A research-backed career pathing system blends Gartner's lattice mindset, McKinsey's on-the-job development insight, Deloitte's skills-first architecture, and Bersin's capability academies into one operating model. If your teams still ask what is career pathing, point to the clarity of visible paths, the fairness of skills-based decisions, the vitality of a marketplace with real opportunities, and the results on retention and internal mobility. Start with one high-need role family, measure what matters, and expand as you prove the impact.
Frequently Asked Questions
What is a career path example?
Imagine an employee asking what is career pathing for a customer operations role. A credible route to product management could look like this:
customer support specialist → senior support specialist → program coordinator, stepping-stone managing cross-team initiatives → associate product manager.

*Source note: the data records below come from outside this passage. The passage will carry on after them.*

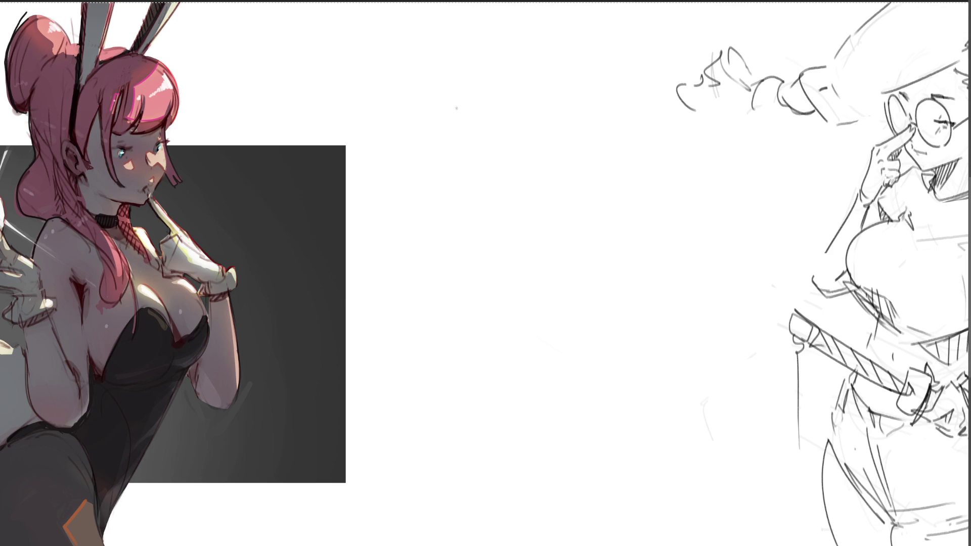
{"action": "mouse_move", "coordinate": [484, 67]}
{"action": "left_mouse_down"}
{"action": "mouse_move", "coordinate": [481, 107]}
{"action": "mouse_move", "coordinate": [506, 44]}
{"action": "mouse_move", "coordinate": [543, 106]}
{"action": "left_mouse_up"}
{"action": "mouse_move", "coordinate": [477, 58]}
{"action": "left_mouse_down"}
{"action": "mouse_move", "coordinate": [460, 138]}
{"action": "mouse_move", "coordinate": [442, 160]}
{"action": "left_mouse_up"}
{"action": "mouse_move", "coordinate": [466, 129]}
{"action": "left_mouse_down"}
{"action": "mouse_move", "coordinate": [569, 104]}
{"action": "mouse_move", "coordinate": [617, 145]}
{"action": "left_mouse_up"}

The stepping-stone role builds stakeholder management and prioritization, which are critical PM skills, through real work. This aligns to research showing that most skills grow on the job.
What are the 4 types of career pathways?
- Traditional (linear): predictable progression within one function and discipline.
- Dual: parallel tracks for management and expert growth, enabling senior influence without people leadership.
- Non-linear (lattice): lateral and diagonal moves across functions and projects to build composite capabilities.
- Entrepreneurial: roles that emphasize creating and scaling new offerings, internally or externally. Each can coexist in one architecture so people choose the route that fits their strengths and goals.
What is the career pathing framework?
If you are clarifying what is career pathing as a system, it is a bundle of standards and tools. You need a role and level architecture, a clear skills taxonomy with proficiency rubrics, multiple mapped paths per job family, development assets such as academies, mentorship, rotations, and gigs, an internal opportunity marketplace, a routine for career conversations, governance for fairness, and a metrics dashboard tracking mobility, promotion velocity, time to fill, development participation, and retention deltas.
What are the 5 stages of career planning?
- Self-assess: values, strengths, skills, constraints, and motivators.
- Explore: identify three viable target roles and understand the gaps.
- Choose: prioritize one near-term target and one stepping-stone role or project.
- Build: pursue on-the-job experiences and learning to close gaps within 90 to 180 days.
- Review: check progress quarterly. Adjust goals and paths as your skills and the business evolve. This cadence turns what is career pathing into a continuous practice rather than a one-off conversation.
How can I create my own career path?
Answer your own what is career pathing with a simple plan. Draft a one-page map with three next-move options, the top three skills you must demonstrate, one stepping-stone project to secure in the next 60 days, two mentors or sponsors to engage, and a monthly check-in to review progress with your manager. Apply to at least one internal gig per month, and track outcomes. If your company offers a marketplace or capability academies, use them to turn goals into experiences that compound.